DOCUMENT TEXT:
•••

# Photo Agreement for Concert?



## DGMPhotography (Apr 24, 2017)

So, I'm potentially shooting a show at The National, and it's one of my favorite bands, The Pretty Reckless. I've been trying to get a press pass because I'd really love to take photos of them, and was having a difficult time reaching anyone until now... I got in touch (through a friend) with someone from iHeart Media who could get me a pass to shoot on their behalf, but are requiring a photo agreement. 

I've heard horror stories about the way the music industry cares for photographers, and just wanted to get your opinion on the contract. I'm still waiting to hear back what they are going to pay me, and a few other questions, but I'd like to hear your preliminary thoughts. 

And no "talk to a lawyer" comments, please. I'm not too worried about the legal side of things - it's all clear to me. I just want to know your _opinion_ on the contract terms, and any advice you may have. 

(see attached)


----------



## Dave442 (Apr 24, 2017)

Basically just hand over the images and rights to the people that paid you to push the shutter button. It's a way to get your foot in the door. 

They would probably charge you more than they paid you for you to license the images that you took.


----------



## KmH (Apr 24, 2017)

Run Forrest! Run!
It's amazing how when you get your foot in the door the door often slams shut before you can get even part way in.

As a photographer, your copyright is just about the only thing of real value your work produces.

Clause #4 requires you to give that away.

•••

Collection entries:
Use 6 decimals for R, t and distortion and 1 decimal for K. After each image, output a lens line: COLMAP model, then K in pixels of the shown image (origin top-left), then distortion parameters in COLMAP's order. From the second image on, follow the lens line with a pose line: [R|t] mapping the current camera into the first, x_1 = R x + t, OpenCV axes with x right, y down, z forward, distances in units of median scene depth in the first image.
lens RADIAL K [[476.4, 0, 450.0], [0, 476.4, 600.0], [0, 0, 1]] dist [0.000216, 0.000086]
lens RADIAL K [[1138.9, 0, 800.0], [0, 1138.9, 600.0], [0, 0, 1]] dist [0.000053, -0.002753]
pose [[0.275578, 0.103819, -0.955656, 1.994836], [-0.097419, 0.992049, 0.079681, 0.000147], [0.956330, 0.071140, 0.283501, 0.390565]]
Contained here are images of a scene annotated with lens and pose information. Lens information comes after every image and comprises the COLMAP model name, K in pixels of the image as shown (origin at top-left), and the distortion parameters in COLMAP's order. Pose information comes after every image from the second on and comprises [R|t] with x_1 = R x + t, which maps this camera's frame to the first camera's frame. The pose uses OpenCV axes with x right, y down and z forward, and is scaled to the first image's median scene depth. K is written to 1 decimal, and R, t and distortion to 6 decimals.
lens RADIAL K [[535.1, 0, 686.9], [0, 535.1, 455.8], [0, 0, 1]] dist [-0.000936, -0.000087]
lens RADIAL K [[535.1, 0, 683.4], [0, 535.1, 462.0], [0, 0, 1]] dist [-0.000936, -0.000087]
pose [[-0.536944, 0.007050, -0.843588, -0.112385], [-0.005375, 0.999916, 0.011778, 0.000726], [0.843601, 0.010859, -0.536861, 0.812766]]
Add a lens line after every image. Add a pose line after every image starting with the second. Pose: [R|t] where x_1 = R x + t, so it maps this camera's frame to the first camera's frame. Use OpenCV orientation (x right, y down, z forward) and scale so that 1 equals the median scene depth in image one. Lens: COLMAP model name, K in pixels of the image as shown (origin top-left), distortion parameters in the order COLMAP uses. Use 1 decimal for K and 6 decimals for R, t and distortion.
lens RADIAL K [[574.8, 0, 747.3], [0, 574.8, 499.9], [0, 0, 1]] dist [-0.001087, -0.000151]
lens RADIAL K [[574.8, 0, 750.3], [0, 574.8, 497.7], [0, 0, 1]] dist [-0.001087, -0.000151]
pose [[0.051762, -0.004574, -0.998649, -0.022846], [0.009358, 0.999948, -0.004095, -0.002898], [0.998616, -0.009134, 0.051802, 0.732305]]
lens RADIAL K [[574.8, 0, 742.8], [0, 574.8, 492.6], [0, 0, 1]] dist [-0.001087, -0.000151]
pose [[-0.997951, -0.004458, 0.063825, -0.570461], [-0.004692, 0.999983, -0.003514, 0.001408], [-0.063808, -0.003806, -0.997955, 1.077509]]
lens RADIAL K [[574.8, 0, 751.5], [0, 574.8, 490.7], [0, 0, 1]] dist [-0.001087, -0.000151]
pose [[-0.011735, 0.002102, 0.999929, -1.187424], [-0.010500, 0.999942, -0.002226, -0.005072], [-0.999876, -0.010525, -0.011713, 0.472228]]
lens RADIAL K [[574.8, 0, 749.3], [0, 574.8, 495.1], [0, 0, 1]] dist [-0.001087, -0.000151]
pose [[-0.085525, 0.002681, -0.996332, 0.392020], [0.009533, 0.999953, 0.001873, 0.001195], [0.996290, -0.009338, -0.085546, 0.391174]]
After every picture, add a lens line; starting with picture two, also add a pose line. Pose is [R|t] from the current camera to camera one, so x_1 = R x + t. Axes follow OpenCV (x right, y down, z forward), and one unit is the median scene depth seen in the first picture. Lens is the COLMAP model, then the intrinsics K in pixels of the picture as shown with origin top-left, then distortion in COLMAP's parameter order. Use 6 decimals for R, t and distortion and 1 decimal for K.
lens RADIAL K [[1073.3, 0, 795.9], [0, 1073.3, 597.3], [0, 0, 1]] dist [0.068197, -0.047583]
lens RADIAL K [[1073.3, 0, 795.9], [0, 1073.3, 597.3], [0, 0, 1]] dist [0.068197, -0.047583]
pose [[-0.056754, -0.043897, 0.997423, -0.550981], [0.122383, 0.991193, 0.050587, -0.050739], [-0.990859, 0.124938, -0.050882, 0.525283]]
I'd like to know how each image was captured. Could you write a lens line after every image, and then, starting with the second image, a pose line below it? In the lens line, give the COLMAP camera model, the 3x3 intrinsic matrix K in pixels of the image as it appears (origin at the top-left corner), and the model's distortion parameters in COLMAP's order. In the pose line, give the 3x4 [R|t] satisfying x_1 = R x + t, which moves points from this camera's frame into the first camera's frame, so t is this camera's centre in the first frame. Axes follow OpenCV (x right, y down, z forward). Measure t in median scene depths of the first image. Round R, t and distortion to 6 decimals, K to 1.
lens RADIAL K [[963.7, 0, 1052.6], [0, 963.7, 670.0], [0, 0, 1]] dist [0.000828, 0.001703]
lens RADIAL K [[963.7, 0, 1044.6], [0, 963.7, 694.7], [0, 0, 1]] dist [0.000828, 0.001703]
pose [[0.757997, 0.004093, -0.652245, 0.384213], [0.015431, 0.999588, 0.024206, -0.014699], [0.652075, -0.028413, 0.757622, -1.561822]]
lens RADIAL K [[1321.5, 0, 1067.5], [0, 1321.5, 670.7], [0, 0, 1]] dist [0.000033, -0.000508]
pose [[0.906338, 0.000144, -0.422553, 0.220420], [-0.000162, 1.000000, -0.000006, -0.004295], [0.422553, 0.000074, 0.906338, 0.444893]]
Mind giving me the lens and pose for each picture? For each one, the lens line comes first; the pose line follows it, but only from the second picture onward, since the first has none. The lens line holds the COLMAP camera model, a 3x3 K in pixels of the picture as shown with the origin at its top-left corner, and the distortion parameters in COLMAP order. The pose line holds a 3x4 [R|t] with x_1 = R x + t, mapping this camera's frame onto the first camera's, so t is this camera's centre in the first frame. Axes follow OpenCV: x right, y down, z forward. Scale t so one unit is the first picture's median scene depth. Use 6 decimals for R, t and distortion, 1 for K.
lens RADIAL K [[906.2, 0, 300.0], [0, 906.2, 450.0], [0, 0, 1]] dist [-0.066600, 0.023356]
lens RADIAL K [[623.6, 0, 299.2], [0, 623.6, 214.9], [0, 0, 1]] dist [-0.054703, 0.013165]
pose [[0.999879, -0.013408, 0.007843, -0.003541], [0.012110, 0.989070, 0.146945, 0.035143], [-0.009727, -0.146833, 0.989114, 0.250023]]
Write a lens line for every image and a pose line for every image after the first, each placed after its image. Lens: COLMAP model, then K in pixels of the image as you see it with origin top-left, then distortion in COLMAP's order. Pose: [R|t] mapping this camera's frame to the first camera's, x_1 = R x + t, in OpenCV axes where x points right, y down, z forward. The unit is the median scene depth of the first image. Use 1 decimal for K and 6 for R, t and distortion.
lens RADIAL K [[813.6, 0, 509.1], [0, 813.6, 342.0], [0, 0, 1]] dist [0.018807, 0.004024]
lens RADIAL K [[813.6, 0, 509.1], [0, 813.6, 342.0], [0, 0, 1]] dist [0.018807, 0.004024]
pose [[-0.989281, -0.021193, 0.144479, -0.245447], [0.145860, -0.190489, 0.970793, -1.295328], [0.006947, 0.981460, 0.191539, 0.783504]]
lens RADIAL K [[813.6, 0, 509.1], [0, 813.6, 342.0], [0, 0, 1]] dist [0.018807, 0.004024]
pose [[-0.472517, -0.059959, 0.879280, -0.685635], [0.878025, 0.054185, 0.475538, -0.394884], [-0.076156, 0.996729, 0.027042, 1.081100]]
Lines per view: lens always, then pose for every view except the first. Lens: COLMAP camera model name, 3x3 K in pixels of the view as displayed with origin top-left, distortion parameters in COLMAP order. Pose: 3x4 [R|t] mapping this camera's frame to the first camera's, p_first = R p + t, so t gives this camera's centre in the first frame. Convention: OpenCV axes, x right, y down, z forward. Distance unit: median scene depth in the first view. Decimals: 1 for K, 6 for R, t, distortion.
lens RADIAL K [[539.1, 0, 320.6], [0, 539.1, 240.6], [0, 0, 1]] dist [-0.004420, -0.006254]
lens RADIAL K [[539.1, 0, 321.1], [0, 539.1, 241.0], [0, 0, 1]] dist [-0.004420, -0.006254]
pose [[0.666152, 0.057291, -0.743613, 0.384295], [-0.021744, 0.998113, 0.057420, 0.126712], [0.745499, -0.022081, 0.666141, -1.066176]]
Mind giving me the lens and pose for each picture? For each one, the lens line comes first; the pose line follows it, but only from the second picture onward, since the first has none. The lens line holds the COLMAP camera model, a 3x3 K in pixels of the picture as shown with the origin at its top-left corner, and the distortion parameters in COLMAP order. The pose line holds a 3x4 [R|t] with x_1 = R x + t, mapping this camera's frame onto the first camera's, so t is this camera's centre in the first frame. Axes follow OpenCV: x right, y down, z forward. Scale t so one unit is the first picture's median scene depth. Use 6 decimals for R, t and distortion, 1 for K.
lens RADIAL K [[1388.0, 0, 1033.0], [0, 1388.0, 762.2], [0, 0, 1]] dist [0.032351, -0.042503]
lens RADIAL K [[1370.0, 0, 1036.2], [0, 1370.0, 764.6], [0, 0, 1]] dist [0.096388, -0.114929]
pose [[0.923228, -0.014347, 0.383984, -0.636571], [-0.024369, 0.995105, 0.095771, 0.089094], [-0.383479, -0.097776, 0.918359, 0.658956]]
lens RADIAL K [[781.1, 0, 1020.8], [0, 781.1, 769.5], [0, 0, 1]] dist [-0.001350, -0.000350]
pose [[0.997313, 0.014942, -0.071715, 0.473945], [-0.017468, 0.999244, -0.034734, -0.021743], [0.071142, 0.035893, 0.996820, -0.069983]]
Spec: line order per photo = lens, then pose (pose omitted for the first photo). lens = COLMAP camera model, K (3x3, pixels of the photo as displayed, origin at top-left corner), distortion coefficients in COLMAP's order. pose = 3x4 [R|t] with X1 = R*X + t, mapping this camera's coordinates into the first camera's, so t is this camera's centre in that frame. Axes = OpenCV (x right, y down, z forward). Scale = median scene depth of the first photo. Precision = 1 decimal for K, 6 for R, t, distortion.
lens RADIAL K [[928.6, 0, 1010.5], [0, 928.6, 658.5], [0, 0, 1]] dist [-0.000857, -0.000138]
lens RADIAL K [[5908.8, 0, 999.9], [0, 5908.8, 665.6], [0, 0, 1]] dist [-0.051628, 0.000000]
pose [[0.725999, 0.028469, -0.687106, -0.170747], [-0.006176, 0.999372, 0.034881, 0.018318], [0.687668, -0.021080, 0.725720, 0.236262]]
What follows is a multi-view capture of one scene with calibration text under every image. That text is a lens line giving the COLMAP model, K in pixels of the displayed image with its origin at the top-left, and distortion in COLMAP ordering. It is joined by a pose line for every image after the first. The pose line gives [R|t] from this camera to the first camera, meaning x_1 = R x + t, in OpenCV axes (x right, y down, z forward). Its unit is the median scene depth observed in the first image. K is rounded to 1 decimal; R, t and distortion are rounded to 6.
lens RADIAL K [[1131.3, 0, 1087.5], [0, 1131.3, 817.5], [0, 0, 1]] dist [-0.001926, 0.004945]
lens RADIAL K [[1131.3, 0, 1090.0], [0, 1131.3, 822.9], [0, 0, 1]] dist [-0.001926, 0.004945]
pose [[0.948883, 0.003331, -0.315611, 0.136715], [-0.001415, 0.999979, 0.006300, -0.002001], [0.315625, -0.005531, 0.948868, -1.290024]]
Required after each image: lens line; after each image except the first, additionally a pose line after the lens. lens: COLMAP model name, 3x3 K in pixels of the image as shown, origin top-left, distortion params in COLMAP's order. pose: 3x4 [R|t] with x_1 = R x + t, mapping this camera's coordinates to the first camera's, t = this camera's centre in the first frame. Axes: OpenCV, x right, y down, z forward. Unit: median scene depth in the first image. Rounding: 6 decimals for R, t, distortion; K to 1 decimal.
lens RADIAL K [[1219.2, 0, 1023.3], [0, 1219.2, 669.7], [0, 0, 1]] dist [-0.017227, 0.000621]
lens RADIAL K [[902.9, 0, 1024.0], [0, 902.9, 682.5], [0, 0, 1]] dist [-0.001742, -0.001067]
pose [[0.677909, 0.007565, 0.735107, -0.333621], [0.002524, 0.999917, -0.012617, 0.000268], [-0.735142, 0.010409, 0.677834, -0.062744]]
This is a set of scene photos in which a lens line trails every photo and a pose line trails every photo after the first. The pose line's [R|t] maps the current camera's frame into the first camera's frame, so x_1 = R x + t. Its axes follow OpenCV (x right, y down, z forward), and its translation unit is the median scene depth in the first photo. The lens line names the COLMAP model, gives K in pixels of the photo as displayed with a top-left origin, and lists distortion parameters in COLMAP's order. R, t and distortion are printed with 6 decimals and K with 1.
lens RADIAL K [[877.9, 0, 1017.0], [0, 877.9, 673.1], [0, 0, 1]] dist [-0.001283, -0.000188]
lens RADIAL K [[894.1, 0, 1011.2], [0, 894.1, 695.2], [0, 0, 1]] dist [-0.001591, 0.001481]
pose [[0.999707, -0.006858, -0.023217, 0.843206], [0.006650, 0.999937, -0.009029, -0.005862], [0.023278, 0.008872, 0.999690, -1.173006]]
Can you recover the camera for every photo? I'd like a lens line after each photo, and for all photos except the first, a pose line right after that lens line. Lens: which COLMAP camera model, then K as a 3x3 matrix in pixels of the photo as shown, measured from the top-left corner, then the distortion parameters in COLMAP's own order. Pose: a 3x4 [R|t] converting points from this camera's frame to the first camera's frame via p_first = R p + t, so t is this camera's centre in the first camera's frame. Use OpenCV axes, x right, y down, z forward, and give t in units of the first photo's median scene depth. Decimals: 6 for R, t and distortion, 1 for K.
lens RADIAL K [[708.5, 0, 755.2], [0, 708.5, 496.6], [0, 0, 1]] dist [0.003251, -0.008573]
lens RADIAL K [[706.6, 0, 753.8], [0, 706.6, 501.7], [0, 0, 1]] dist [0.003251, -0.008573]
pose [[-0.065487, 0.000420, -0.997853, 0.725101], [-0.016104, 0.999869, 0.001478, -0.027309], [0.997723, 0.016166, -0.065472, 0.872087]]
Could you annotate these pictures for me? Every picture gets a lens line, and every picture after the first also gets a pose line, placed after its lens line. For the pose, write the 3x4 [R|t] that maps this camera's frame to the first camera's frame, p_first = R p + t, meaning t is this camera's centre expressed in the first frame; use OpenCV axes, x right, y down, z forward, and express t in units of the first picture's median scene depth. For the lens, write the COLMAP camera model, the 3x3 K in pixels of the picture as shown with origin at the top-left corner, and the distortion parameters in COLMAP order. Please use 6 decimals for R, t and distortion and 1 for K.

•••

TASKS FOR THIS EXERCISE:
**A)** Rewrite the forum thread from "## Dave442 (Apr" to "in the door.", replacing "shutter button" with "camera trigger".
**B)** Reproduce the lines of the listing from the line with "Write a lens line for" to the line with "0.996729, 0.027042, 1.081100]]", with both of those lines included.

TASK SOLUTIONS:
**A)**
## Dave442 (Apr 24, 2017)

Basically just hand over the images and rights to the people that paid you to push the camera trigger. It's a way to get your foot in the door.

**B)**
Write a lens line for every image and a pose line for every image after the first, each placed after its image. Lens: COLMAP model, then K in pixels of the image as you see it with origin top-left, then distortion in COLMAP's order. Pose: [R|t] mapping this camera's frame to the first camera's, x_1 = R x + t, in OpenCV axes where x points right, y down, z forward. The unit is the median scene depth of the first image. Use 1 decimal for K and 6 for R, t and distortion.
lens RADIAL K [[813.6, 0, 509.1], [0, 813.6, 342.0], [0, 0, 1]] dist [0.018807, 0.004024]
lens RADIAL K [[813.6, 0, 509.1], [0, 813.6, 342.0], [0, 0, 1]] dist [0.018807, 0.004024]
pose [[-0.989281, -0.021193, 0.144479, -0.245447], [0.145860, -0.190489, 0.970793, -1.295328], [0.006947, 0.981460, 0.191539, 0.783504]]
lens RADIAL K [[813.6, 0, 509.1], [0, 813.6, 342.0], [0, 0, 1]] dist [0.018807, 0.004024]
pose [[-0.472517, -0.059959, 0.879280, -0.685635], [0.878025, 0.054185, 0.475538, -0.394884], [-0.076156, 0.996729, 0.027042, 1.081100]]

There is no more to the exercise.